Большевизм сознательно делал ставку, там, где это было полезно, на интернациональность «пролетариата», представляя тем самым принцип, который мог создать ему сторонников в соответствующих классах по всему миру. Проводя классическую великодержавную политику, Сталин нашел себе за этим принципом очень удобное прикрытие. Национал-социалистическая расовая теория ставила немецкую внешнюю политику, в первую очередь благодаря базисной ценностной компоненте, перед большими проблемами, подходя для серьезного сужения внешнеполитической свободы действий рейха.

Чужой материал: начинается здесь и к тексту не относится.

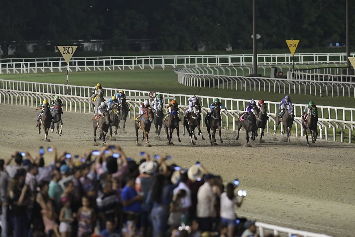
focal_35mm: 600
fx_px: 5917
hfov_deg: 3.4
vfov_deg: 2.3
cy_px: 118
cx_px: 178
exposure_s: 1/640
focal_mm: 400
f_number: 3.5
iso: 6400
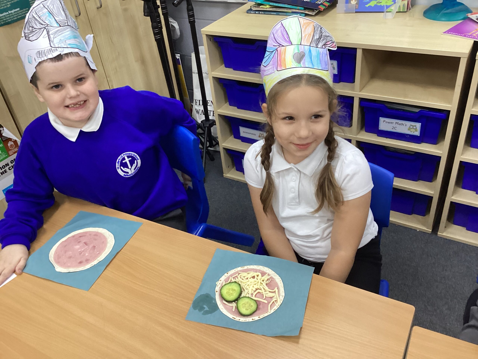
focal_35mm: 31
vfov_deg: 45.4
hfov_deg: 58.4
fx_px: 428
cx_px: 239
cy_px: 180
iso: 250
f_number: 2.4
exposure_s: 1/60
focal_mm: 3.3
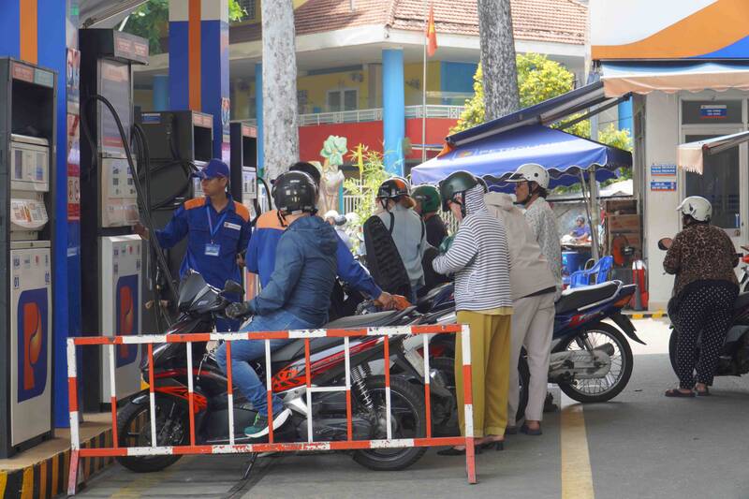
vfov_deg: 17.2
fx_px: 1654
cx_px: 374
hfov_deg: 25.5
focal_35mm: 80
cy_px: 250
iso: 100
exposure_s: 1/160
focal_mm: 53
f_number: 4
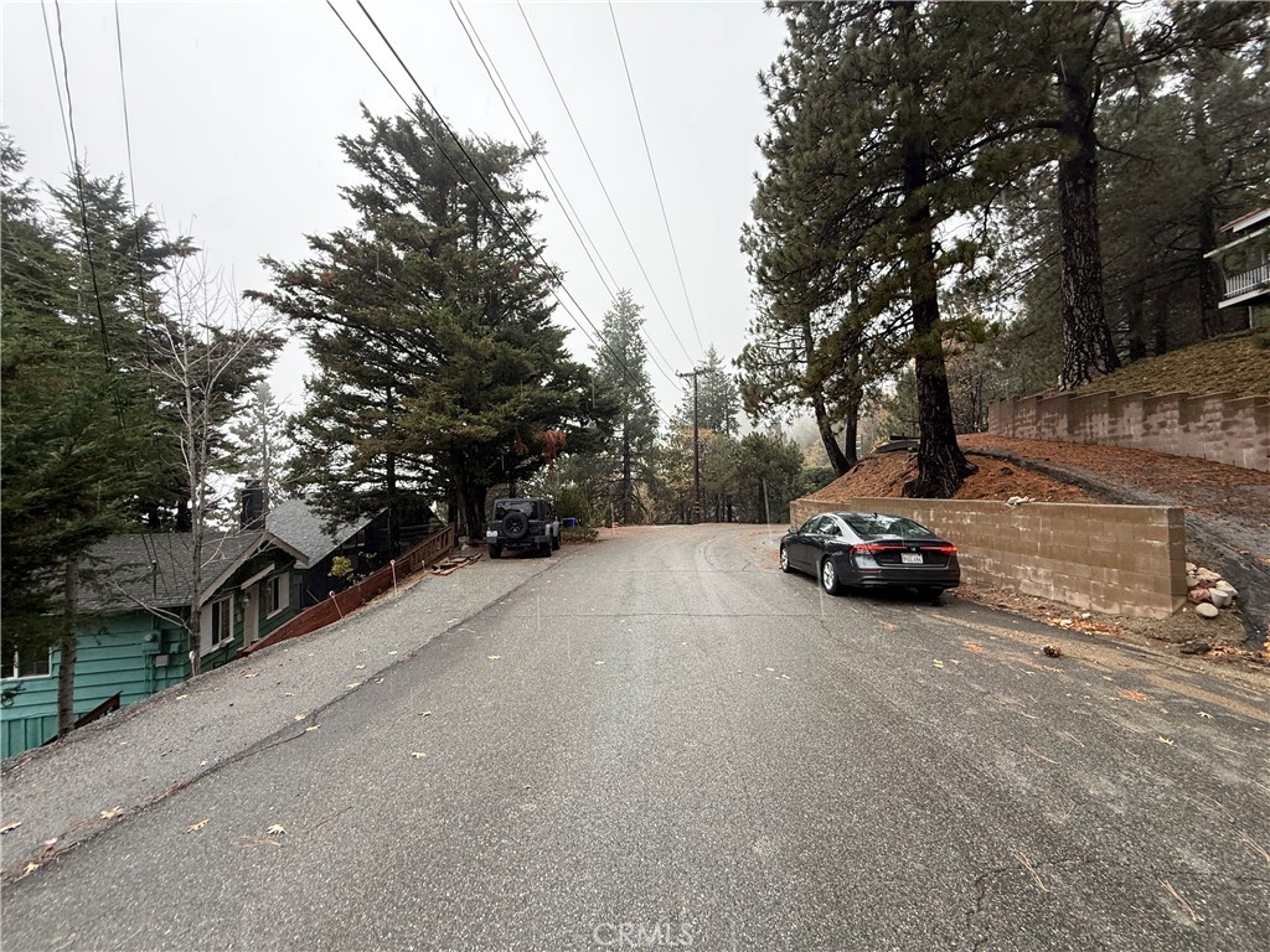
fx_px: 514
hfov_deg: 102.1
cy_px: 476
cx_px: 635
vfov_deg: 85.7
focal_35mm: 14
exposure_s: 1/99
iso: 100
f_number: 2.2
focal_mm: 2.22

В такой же степени идеология свободы, благосостояния и антиколониализма, пропагандировавшаяся Рузвельтом в американской миссионерской позе, могла быть уверена в широком международном резонансе, прежде всего, конечно, в третьем мире, но также и в либеральных, социалистических и интеллектуальных кругах Европы. Отец, однако, в качестве министра иностранных дел не мог выбирать себе партнеров для переговоров за границей согласно национал-социалистическим принципам. Этот открытый фланг, без сомнения, все время подвергался атакам, особенно тогда, когда военное положение ухудшилось, и Гитлер все больше ставил теперь на мировоззренческие мотивы своей русской войны.